Exploring the Water and Health Nexus

I came across a study conducted by the Bhalaswa Lok Shakti Manch and Hazards Centre recently, to assess the potability of the groundwater in areas that surround the Bhalaswa landfill site. Bhalaswa, in north eastern Delhi spread over 21.06 acres of land, is one of the three landfill sites where the solid wastes of Delhi is dumped. It is located near the Bhalaswa Lake, which is a freshwater oxbow lake on Yamuna floodplain. This area also houses the Bhalaswa resettlement colony that has a population of more than 4000 households, consisting of people who were displaced from various regions of Delhi and then resettled there by the government around eleven years ago. The study aimed at understanding the relationship between the quality of groundwater and the general health of the population. Findings from the report indicate a grim situation, putting a big question mark on the tall claims of the government of providing safe drinking water to people. Here is an except from the report:

The major source of drinking water in Bhalaswa is the water supplied by DJB (88 per cent), which is supplemented by hand pumps when this water is not available. Each house has a hand pump that they use mainly for domestic chores, however occasionally, they use it for drinking purposes also, when they do not have access to the other types of drinking water. During the survey, people were asked about the visible characteristics of the water that they receive. A large number of people reported problems such as not obtaining clear water, but getting coloured water having sediments. The people reported that on letting the water stand for some time, a layer of sediments is observed at the bottom. In some of the hand pumps near the landfill, the water that comes out sometimes is brownish‐blackish in colour.

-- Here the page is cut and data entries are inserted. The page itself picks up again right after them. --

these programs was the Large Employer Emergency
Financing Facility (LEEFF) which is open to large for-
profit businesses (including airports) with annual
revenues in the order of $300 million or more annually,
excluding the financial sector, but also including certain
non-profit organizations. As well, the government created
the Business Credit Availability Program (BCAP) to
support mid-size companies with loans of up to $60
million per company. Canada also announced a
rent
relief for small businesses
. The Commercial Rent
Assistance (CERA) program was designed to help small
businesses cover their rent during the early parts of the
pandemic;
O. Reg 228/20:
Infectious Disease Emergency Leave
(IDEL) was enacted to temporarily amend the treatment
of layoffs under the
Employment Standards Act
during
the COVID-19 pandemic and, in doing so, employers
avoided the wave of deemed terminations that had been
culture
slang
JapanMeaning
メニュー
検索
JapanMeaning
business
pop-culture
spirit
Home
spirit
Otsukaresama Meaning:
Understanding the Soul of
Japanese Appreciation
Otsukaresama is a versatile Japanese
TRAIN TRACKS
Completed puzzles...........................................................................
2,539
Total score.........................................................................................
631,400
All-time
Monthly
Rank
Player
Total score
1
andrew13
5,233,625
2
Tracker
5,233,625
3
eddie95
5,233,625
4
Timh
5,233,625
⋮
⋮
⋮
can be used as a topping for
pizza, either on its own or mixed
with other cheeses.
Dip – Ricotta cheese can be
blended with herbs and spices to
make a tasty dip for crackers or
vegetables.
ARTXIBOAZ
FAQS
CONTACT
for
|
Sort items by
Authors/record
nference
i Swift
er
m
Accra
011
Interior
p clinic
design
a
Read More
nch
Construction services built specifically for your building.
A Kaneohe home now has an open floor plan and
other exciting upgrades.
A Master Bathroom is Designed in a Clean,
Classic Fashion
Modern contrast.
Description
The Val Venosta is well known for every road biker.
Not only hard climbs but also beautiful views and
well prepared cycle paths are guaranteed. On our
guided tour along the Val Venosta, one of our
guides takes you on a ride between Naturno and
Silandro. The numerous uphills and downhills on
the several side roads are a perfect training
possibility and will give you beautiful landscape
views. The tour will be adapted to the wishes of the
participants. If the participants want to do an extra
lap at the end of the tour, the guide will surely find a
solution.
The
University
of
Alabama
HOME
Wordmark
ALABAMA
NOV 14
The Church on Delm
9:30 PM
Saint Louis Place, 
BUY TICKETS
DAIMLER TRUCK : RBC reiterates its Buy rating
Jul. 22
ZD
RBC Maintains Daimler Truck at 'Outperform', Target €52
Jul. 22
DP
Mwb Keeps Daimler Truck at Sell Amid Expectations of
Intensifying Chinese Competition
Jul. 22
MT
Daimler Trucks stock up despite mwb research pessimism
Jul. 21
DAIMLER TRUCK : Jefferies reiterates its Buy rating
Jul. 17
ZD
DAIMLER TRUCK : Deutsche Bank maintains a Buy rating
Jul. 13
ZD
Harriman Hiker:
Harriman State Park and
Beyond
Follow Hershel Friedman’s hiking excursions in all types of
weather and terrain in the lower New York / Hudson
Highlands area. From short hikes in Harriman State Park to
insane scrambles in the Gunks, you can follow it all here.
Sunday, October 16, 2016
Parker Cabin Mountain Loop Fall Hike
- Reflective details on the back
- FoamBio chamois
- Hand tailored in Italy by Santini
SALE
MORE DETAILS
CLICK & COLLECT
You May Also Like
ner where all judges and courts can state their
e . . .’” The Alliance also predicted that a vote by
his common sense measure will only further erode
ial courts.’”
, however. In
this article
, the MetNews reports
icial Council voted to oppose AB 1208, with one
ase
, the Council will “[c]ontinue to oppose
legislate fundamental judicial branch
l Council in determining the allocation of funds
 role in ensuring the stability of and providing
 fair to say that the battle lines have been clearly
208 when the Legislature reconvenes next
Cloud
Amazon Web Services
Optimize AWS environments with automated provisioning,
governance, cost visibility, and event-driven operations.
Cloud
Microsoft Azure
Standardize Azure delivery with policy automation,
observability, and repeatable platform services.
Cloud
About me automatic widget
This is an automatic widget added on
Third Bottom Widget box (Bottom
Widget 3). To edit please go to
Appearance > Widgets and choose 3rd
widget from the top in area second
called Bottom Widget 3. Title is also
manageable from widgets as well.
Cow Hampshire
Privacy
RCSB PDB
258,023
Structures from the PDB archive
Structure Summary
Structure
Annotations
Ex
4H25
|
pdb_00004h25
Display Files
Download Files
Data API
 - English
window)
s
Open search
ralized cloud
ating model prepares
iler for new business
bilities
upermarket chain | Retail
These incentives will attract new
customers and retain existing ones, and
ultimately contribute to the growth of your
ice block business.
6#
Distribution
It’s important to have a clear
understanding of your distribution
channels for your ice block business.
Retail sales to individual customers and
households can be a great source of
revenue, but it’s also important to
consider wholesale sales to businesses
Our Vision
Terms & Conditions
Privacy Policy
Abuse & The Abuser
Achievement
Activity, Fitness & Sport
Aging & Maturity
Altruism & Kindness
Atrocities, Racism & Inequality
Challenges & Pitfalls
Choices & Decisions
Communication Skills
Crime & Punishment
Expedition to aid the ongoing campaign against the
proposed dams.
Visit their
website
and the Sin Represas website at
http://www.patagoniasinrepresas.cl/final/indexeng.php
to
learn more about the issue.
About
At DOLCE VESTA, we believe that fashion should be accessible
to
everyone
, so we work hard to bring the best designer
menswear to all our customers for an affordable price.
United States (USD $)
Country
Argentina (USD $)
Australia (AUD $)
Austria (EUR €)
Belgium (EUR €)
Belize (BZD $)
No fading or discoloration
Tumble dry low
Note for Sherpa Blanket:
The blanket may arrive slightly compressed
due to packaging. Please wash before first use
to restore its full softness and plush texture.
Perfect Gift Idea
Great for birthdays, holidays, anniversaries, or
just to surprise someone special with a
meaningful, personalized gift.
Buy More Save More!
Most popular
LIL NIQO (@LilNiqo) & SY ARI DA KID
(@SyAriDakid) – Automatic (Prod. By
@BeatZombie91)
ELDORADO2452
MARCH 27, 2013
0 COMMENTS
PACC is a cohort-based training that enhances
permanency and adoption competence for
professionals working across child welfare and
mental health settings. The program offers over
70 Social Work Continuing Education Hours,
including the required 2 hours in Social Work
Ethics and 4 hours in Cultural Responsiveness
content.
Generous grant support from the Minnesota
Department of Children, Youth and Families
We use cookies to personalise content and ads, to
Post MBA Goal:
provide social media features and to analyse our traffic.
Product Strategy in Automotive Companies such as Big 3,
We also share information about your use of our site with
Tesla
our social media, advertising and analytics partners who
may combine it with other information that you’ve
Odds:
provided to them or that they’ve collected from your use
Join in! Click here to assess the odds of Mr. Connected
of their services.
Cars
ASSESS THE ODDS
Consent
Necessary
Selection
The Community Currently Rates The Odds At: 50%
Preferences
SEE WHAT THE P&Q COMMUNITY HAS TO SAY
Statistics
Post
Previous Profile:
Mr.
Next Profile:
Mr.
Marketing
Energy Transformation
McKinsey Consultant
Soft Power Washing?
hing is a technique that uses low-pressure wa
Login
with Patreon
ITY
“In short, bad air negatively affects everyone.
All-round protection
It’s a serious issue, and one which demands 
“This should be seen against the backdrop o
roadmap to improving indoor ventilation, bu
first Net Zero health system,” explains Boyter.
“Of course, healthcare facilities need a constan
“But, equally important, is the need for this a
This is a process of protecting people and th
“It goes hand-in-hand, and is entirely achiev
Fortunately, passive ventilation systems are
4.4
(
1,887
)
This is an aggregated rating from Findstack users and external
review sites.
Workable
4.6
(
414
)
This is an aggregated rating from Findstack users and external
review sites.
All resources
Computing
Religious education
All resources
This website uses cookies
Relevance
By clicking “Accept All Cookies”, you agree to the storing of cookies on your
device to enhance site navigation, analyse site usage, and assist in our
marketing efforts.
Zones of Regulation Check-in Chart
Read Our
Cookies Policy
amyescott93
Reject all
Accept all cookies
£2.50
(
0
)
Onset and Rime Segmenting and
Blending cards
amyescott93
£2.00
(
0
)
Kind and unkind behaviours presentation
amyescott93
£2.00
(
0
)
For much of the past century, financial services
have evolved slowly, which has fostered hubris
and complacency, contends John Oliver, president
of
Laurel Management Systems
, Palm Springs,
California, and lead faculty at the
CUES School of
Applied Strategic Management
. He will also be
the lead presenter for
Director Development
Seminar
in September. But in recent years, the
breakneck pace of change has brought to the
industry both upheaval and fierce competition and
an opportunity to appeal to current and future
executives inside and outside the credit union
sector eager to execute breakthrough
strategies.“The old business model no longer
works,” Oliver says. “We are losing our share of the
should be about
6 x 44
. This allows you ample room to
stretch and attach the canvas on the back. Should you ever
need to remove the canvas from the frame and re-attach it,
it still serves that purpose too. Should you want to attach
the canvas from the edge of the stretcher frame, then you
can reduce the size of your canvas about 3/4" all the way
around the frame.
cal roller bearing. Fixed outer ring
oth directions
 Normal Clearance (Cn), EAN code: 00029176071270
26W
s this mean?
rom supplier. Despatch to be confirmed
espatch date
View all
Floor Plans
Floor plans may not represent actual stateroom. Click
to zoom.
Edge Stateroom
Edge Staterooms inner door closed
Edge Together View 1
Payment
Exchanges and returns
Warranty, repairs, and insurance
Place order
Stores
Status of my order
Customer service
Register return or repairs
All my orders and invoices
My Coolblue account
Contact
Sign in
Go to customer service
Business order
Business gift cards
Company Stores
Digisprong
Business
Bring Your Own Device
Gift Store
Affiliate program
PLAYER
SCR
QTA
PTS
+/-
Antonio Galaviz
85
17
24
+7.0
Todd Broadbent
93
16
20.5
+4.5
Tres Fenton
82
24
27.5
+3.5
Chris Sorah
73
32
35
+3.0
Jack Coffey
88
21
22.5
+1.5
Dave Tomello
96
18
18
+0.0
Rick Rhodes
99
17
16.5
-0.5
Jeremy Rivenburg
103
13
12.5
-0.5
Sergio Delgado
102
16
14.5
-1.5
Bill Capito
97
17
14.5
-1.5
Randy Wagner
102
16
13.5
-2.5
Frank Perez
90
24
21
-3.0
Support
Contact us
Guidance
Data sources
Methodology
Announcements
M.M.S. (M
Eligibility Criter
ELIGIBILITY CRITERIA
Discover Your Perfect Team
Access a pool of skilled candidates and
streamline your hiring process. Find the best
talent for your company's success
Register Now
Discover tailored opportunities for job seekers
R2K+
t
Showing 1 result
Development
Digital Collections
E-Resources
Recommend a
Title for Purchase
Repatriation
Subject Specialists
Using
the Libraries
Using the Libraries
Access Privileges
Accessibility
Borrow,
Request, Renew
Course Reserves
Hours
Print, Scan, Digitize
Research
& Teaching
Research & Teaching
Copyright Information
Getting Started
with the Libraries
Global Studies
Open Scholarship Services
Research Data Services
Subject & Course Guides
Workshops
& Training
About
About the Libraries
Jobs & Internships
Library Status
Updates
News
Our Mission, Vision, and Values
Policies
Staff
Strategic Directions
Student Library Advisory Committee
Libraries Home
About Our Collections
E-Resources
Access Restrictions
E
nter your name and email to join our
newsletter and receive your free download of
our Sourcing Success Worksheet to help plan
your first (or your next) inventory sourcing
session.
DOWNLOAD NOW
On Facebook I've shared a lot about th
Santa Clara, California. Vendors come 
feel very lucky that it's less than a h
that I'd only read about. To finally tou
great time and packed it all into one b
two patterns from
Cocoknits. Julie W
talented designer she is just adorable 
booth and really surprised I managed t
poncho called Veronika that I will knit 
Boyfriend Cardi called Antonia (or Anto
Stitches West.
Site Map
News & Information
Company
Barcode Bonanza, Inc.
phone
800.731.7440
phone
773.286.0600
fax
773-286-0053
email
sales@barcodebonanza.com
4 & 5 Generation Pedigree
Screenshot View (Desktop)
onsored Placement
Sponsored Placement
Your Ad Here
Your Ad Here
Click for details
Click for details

Sources of Groundwater Contamination

The study revealed that the groundwater from the hand pumps located in the vicinity of the landfill show increased concentrations of contaminants. The water samples had high levels of TDS, COD as well as specific contaminants such as lead and zinc. Some of the water samples were faecally contaminated. The residents suffer from a number of illnesses, especially gastro‐intestinal diseases, musculoskeletal pain, skin and eye irritation, and respiratory problems. The groundwater in the area around the landfill is being contaminated due to leachate from the landfill, and additionally as there is no regular provision of clean drinking water in the colony, the people have to suffer.

The study indicates negligence in water management, adequate sewage disposal, and waste-water treatment, posing a threat to the lives of the residents. Steps need to be taken to ensure a clean water supply to the residents, and also to ensure that the landfill does not lead to further contamination of the groundwater. The crisis could have been largely avoided with better water management practices but there has been a distinct lack of attention to water legislation, water conservation, efficiency in water use, water recycling, and infrastructure. We aim to address this at our fourth edition of the Design Public Conclave, wherein we will focus on enabling better coordination between various efforts made to better manage our water resources, in order to bring clean drinking and domestic water to the urban and rural poor who suffer most from their lack.